Bu gelişmeler yaşanırken Güney Kordofan eyaletinde askeri çatışmalar daha fazla bölgeye yayılıyor ve bunların sivillerin insani durumuna etkisi konusunda endişeler artıyor.

Sudan Ordusu, Güney Kordofan eyaletindeki Kadugli, Dilling ve Abu Jubayhah olmak üzere son üç şehri kontrol ediyor.

Sudan Kurucu İttifakı, geçtiğimiz temmuz ayında, Muhammed Hasan et-Taişi liderliğinde paralel bir hükümetin kurulduğunu açıklayan HDK'nın da dahil olduğu bir siyasi ittifak.

Hartum'da kitlesel gösteriler düzenlendi

Öte yandan dün binlerce Sudanlı, başkent Hartum ve ülkenin diğer şehirlerinde kitlesel gösteriler düzenleyerek, HDK'ya karşı savaşan orduyu destekledi. HDK ise, ülkedeki savaşı sona erdirmek için gösterdiği çabaları boşa çıkarmak amacıyla uluslararası toplumun önünde vatandaşları istismar etmemesi konusunda uyarıda bulundu.

Yürüyüşler, Sudan ordusu ile birlikte savaşan silahlı gruplar ve İslamcı hareketlerle koordineli olarak Seferberlik ve Halk Direnişi Yüksek Komitesi’nin çağrısı üzerine düzenlendi.

efrgt
Cumartesi günü Port Sudan'da ordu yanlısı yürüyüş (AFP)

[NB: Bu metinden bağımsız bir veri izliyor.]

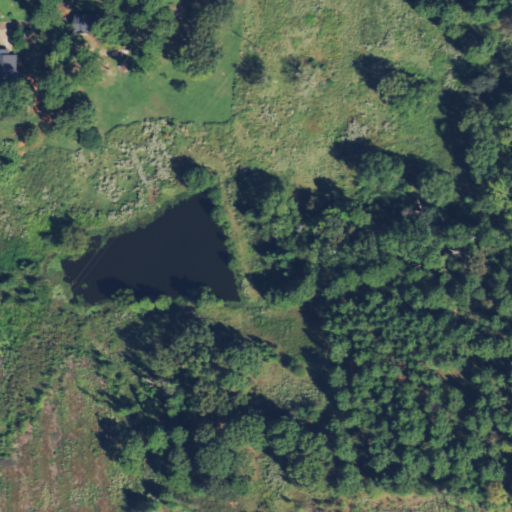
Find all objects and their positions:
building: (9, 74)
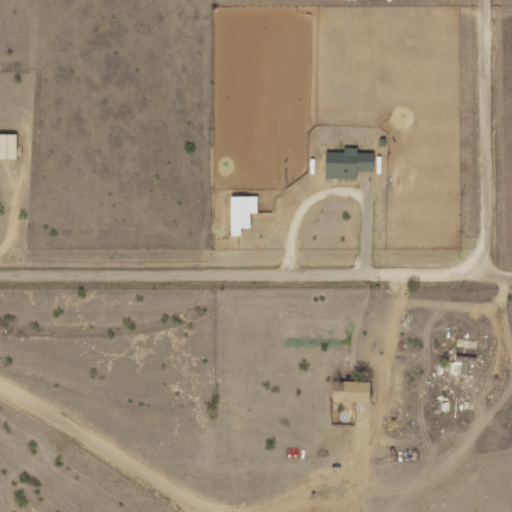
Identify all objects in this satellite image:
building: (8, 146)
building: (348, 163)
building: (242, 213)
road: (255, 276)
building: (463, 365)
building: (354, 392)
road: (94, 450)
road: (457, 463)
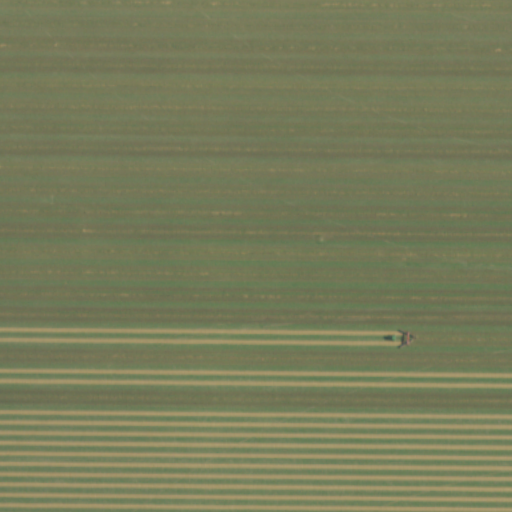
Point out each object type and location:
crop: (256, 256)
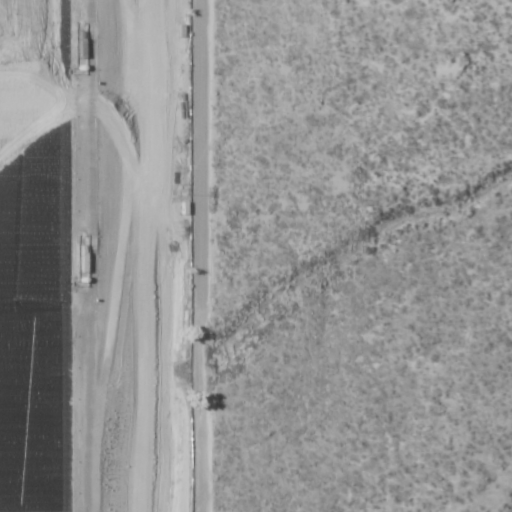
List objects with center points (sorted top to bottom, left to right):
landfill: (90, 255)
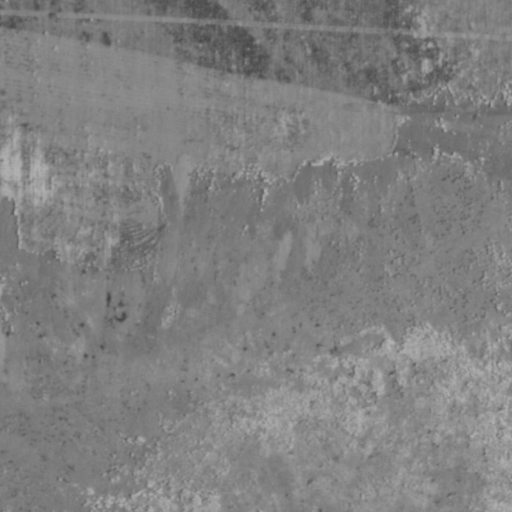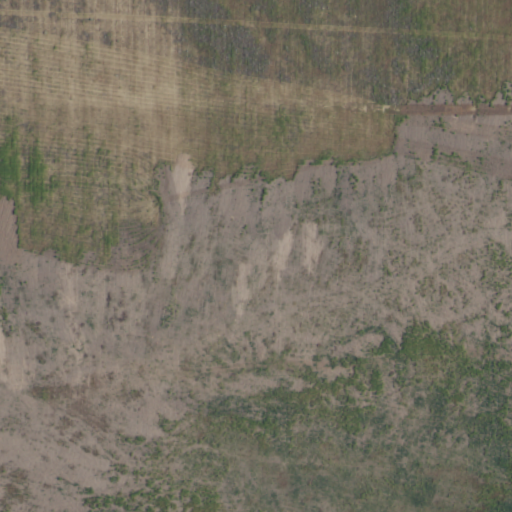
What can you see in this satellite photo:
crop: (256, 256)
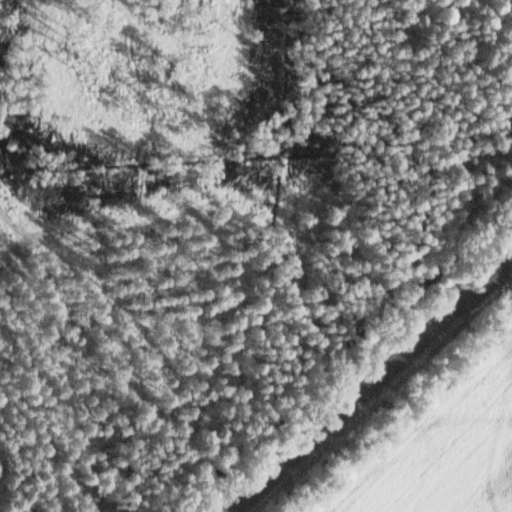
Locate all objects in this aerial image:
railway: (370, 383)
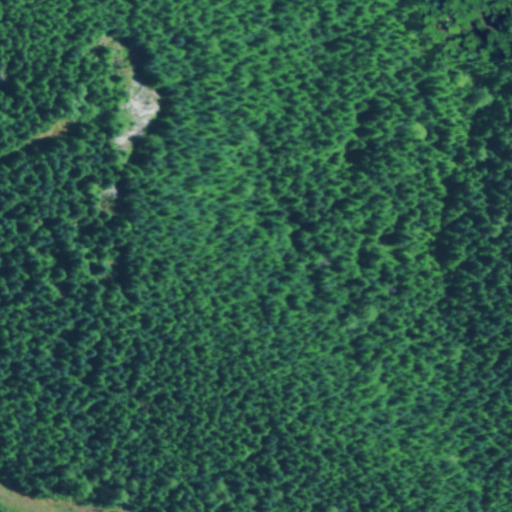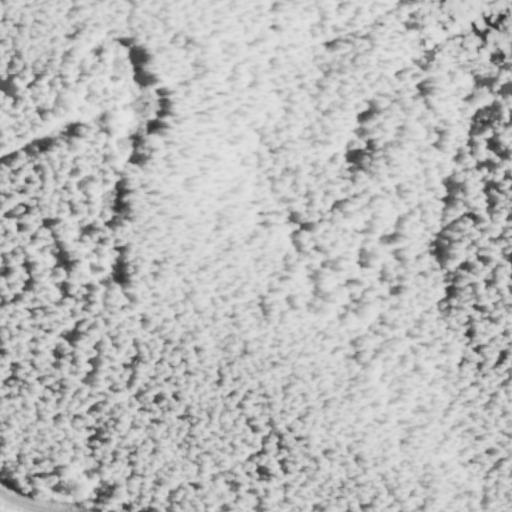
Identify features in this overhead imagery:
road: (199, 413)
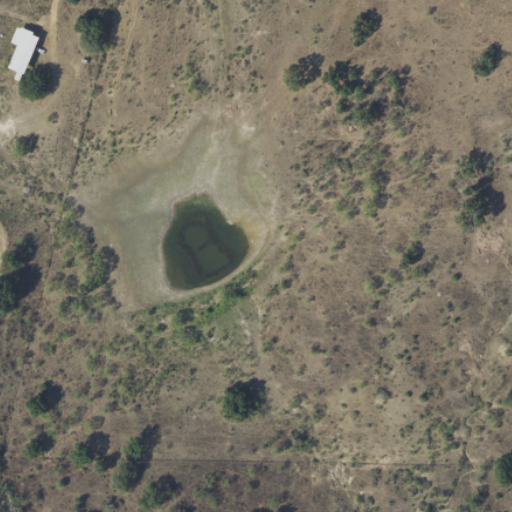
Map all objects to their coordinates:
building: (19, 49)
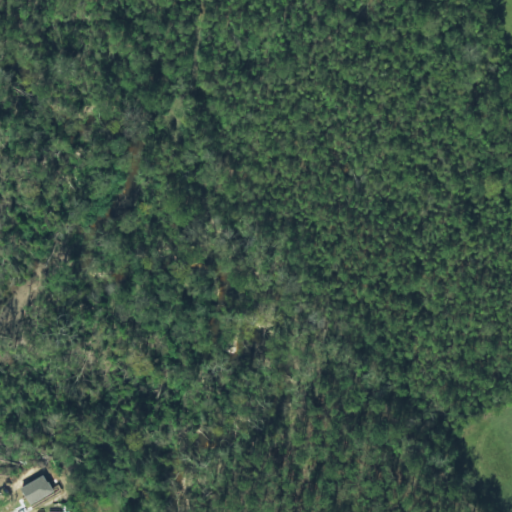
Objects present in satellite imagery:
road: (464, 98)
road: (16, 422)
building: (36, 487)
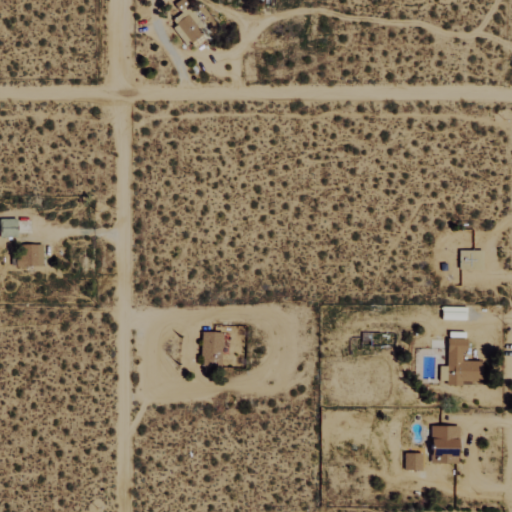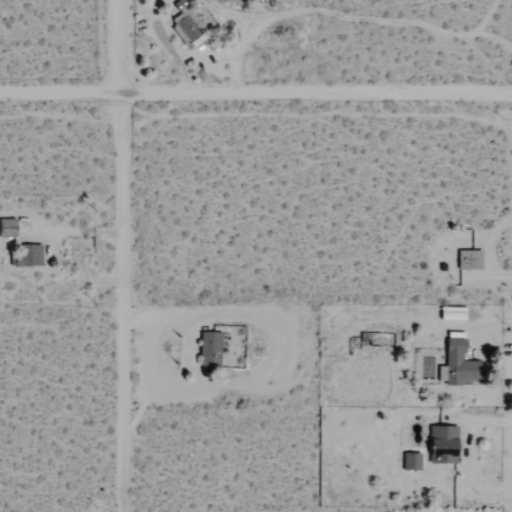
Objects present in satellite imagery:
building: (186, 28)
road: (256, 93)
building: (6, 226)
building: (27, 253)
road: (116, 255)
building: (209, 348)
building: (458, 363)
building: (441, 443)
building: (410, 460)
road: (510, 479)
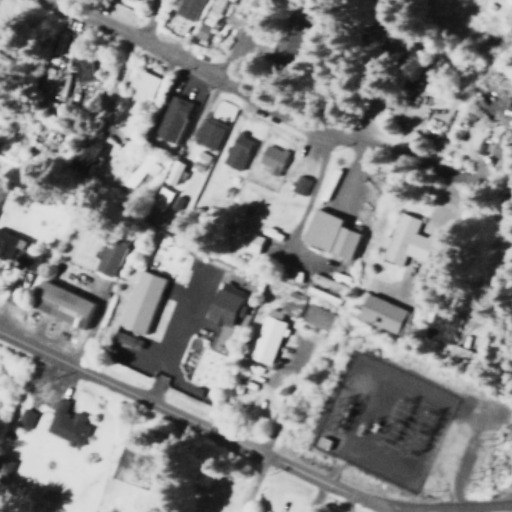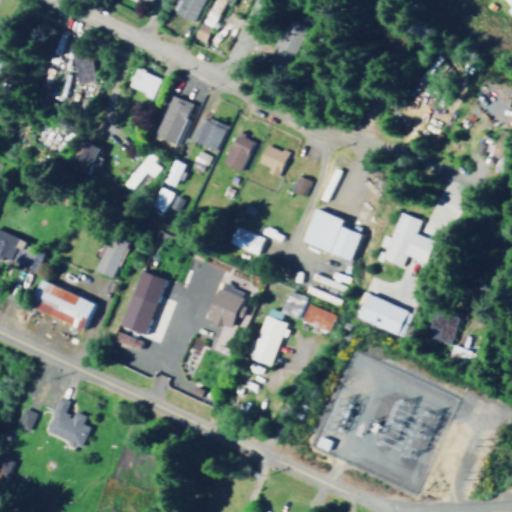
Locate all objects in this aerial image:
building: (133, 0)
building: (185, 8)
building: (509, 10)
building: (199, 31)
road: (229, 35)
building: (80, 68)
building: (141, 81)
road: (251, 92)
building: (169, 118)
building: (205, 132)
building: (234, 151)
building: (79, 157)
building: (269, 158)
building: (139, 169)
building: (171, 171)
road: (479, 178)
building: (296, 184)
building: (157, 200)
building: (438, 211)
building: (327, 234)
building: (243, 239)
building: (402, 241)
building: (12, 249)
building: (108, 253)
building: (139, 301)
building: (290, 302)
building: (222, 303)
building: (58, 304)
building: (381, 314)
building: (312, 316)
building: (440, 326)
building: (124, 339)
building: (263, 339)
building: (457, 354)
building: (22, 418)
power substation: (379, 420)
building: (63, 423)
road: (249, 443)
building: (3, 466)
power tower: (471, 475)
road: (249, 481)
road: (391, 507)
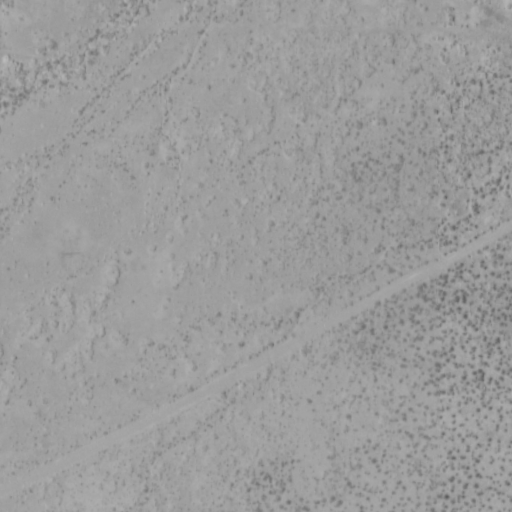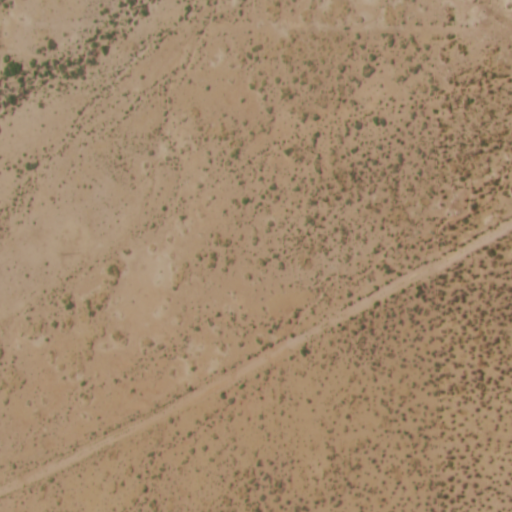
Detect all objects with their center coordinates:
road: (257, 361)
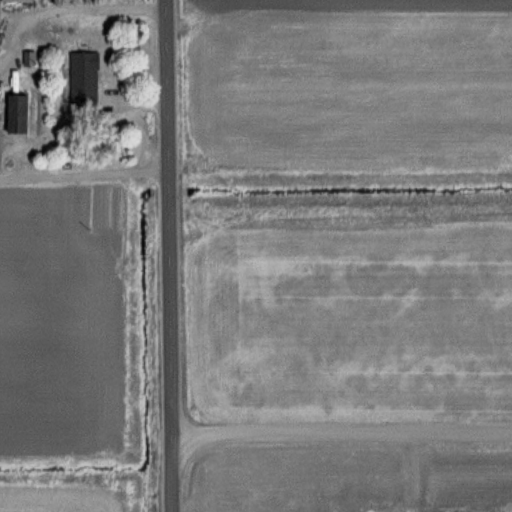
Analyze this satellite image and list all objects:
building: (82, 79)
building: (16, 114)
road: (170, 255)
road: (342, 430)
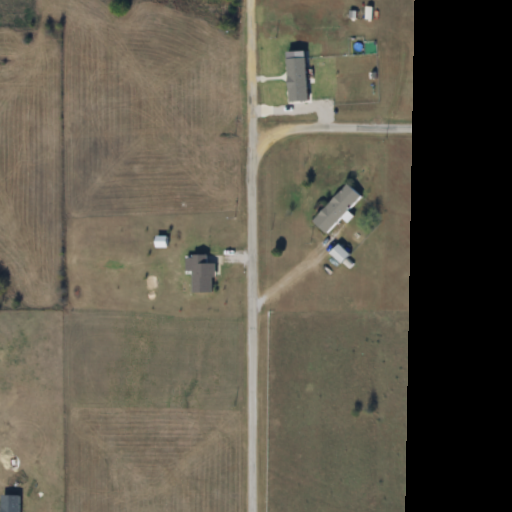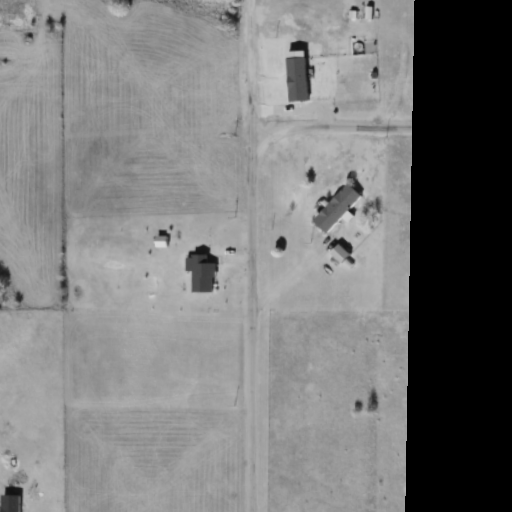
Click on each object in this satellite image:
road: (311, 128)
building: (338, 209)
building: (499, 227)
road: (316, 261)
building: (205, 274)
road: (240, 321)
building: (11, 504)
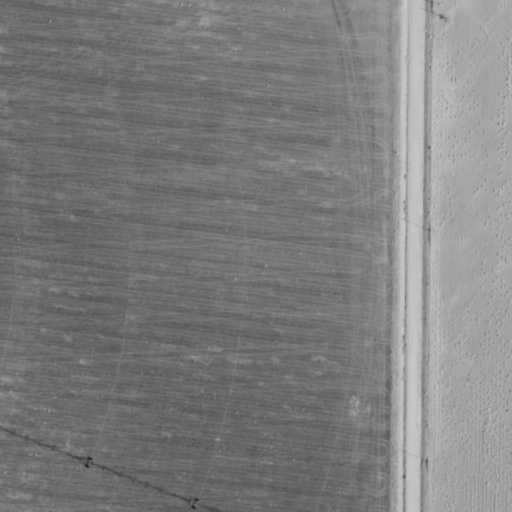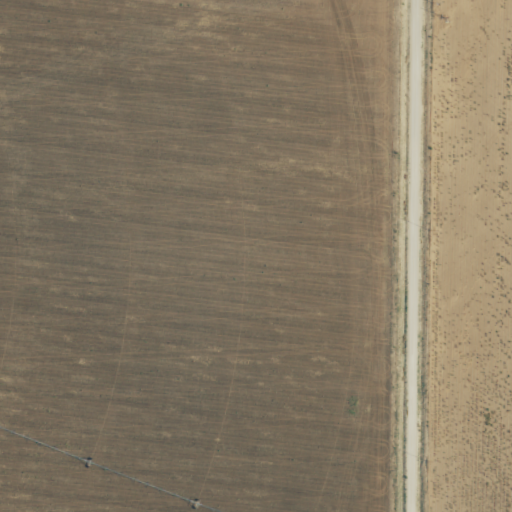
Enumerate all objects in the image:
road: (413, 256)
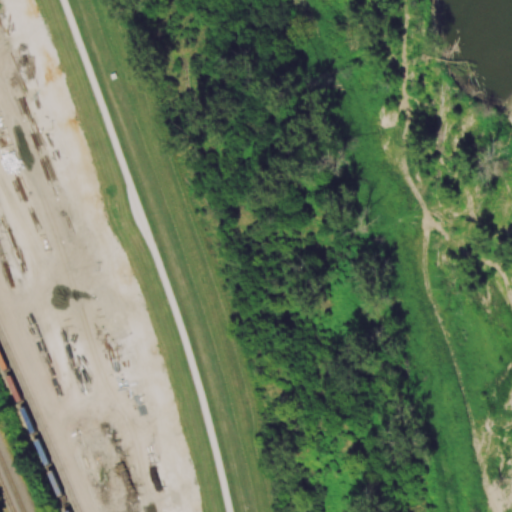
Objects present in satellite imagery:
road: (155, 253)
road: (13, 328)
railway: (38, 422)
railway: (34, 433)
railway: (12, 484)
railway: (7, 495)
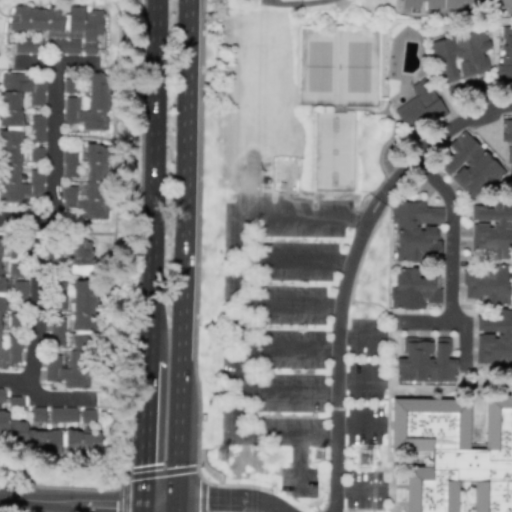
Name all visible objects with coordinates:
building: (503, 2)
building: (436, 4)
building: (61, 26)
building: (26, 46)
building: (460, 55)
building: (505, 59)
road: (41, 61)
road: (75, 62)
building: (69, 85)
building: (89, 106)
building: (418, 106)
building: (36, 128)
building: (18, 136)
road: (436, 137)
building: (508, 138)
road: (52, 149)
building: (69, 162)
building: (469, 166)
road: (511, 171)
road: (154, 180)
building: (89, 186)
road: (238, 213)
building: (492, 229)
building: (415, 230)
road: (455, 230)
road: (186, 252)
building: (80, 256)
road: (294, 262)
building: (486, 284)
building: (20, 290)
building: (413, 290)
road: (36, 299)
building: (59, 302)
road: (288, 306)
road: (453, 318)
building: (14, 320)
building: (57, 332)
building: (8, 333)
road: (362, 335)
building: (494, 337)
building: (76, 342)
road: (337, 352)
building: (425, 360)
road: (357, 380)
road: (287, 390)
road: (237, 391)
road: (46, 397)
building: (62, 414)
building: (87, 416)
road: (360, 425)
road: (146, 433)
building: (47, 437)
building: (454, 452)
building: (454, 452)
power tower: (223, 455)
power tower: (371, 458)
power tower: (325, 459)
road: (297, 464)
road: (360, 490)
road: (232, 497)
road: (71, 504)
road: (160, 506)
road: (176, 508)
road: (184, 508)
road: (143, 509)
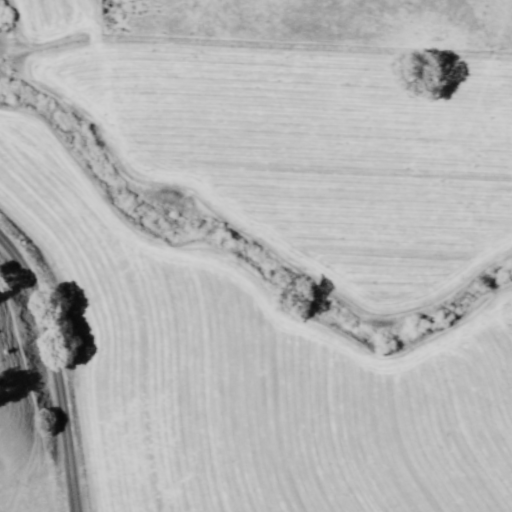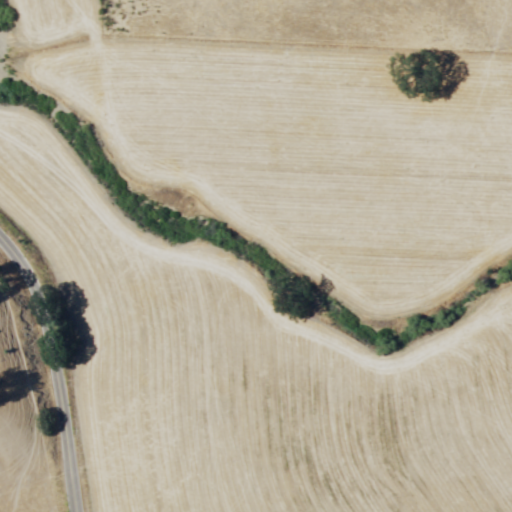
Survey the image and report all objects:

Seferberlik ve Halk Direnişi Yüksek Komitesi lideri Korgenereal Beşir Mekki el-Bahi, geçtğimiz ay, Kordofan’ın tüm cephelerinde orduyu desteklemek için genel seferberlik ilan edildiğini ve bazı eyaletlerde eğitim kamplarının açıldığını duyurdu.

Bahi, komite tarafından yayınlanan açıklamasında şunları söyledi:

“Bu yaygın halk ayaklanması, Sudan halkının gerçek iradesini yansıtıyor ve ulusal devlet kurumlarının üzerinde hiçbir meşruiyet olmadığını teyit ediyor.”

Şarku’l Avsat, aralarında Hartum, Port Sudan, Medeni, Dongola, Sennar ve Halfa’nın bulunduğu, Sudan ordusunun kontrolündeki eyaletlerin başkentlerinde düzenlenen yürüyüşleri yerinde takip etti.

HDK'nın yaygın ihlallerine tanık olan El Cezire eyaletinin merkezindeki onlarca belde ve küçük köyde de dayanışma gösterileri düzenlendi.

Protestocular, Sudan ordusuna destek çağrısı yapan pankartlar açarken ‘Tek ordu, tek halk’ sloganları attı. Bazı protestocular ise HDK'nın terör örgütü olarak sınıflandırılması çağrısında bulunan sloganlar attı.

Öte yandan başta Sivil Demokratik Devrimci Güçler İttifakı (Sumud) olmak üzere savaş karşıtı güçler, ‘Barışa ve demokrasiye evet. Savaşa, askeri yönetime hayır’ sloganıyla sosyal medyada yaygın olarak paylaşımların yapıldığı bir kampanya başlattı.